:: SOURCE PASSAGE ::
The Slurm script is:

#!/bin/bash
#SBATCH --job-name=cxx_mpi       # create a short name for your job
#SBATCH --nodes=1                # node count
#SBATCH --ntasks-per-node=4     # total number of tasks across all nodes
#SBATCH --cpus-per-task=1        # cpu-cores per task (>1 if multi-threaded tasks)
#SBATCH --mem-per-cpu=1G         # memory per cpu-core (4G is default)
#SBATCH --time=00:20:10          # total run time limit (HH:MM:SS)

module purge
module load map/24.0
module load openmpi/gcc/4.1.2

map --profile srun ./hello_world_mpi

 

When the code is ran:

getsebool:  SELinux is disabled
Warning: unrecognised style "CDE"
Linaro Forge 24.0.2 - Linaro MAP
MAP: Unable to automatically generate and compile a MPI wrapper for your system. Please start Linaro Forge with the MPICC environment variable set to the C MPI compiler for the MPI version in use with your program.

:: TASK STATEMENT ::
Please quote the Slurm job passage above in full, word for word.

:: GIVEN MATERIAL ::
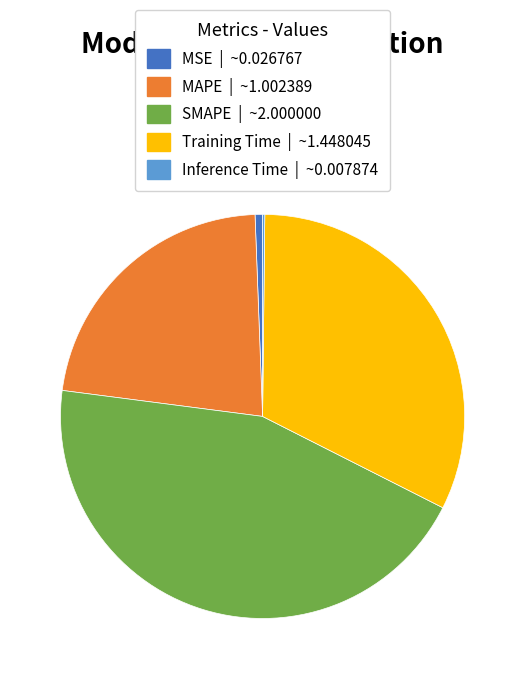

Between MSE | ~0.026767 and SMAPE | ~2.000000, which is larger?

SMAPE | ~2.000000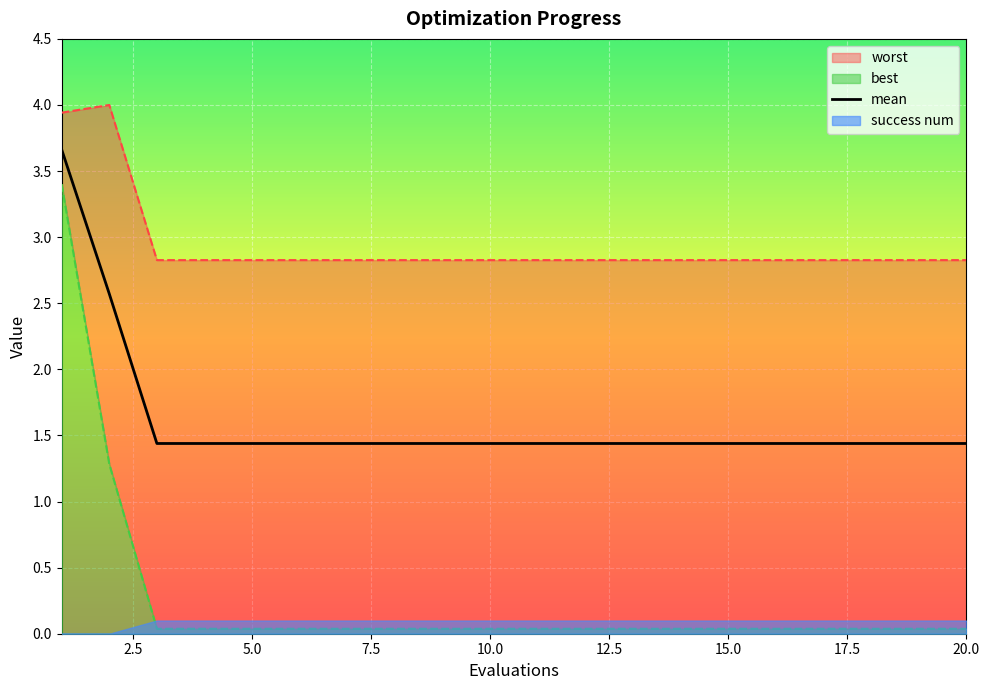

What is the lowest value of the mean series?

1.4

:: EXERCISE RESPONSE ::
The Slurm script is:

#!/bin/bash
#SBATCH --job-name=cxx_mpi       # create a short name for your job
#SBATCH --nodes=1                # node count
#SBATCH --ntasks-per-node=4     # total number of tasks across all nodes
#SBATCH --cpus-per-task=1        # cpu-cores per task (>1 if multi-threaded tasks)
#SBATCH --mem-per-cpu=1G         # memory per cpu-core (4G is default)
#SBATCH --time=00:20:10          # total run time limit (HH:MM:SS)

module purge
module load map/24.0
module load openmpi/gcc/4.1.2

map --profile srun ./hello_world_mpi

 

When the code is ran:

getsebool:  SELinux is disabled
Warning: unrecognised style "CDE"
Linaro Forge 24.0.2 - Linaro MAP
MAP: Unable to automatically generate and compile a MPI wrapper for your system. Please start Linaro Forge with the MPICC environment variable set to the C MPI compiler for the MPI version in use with your program.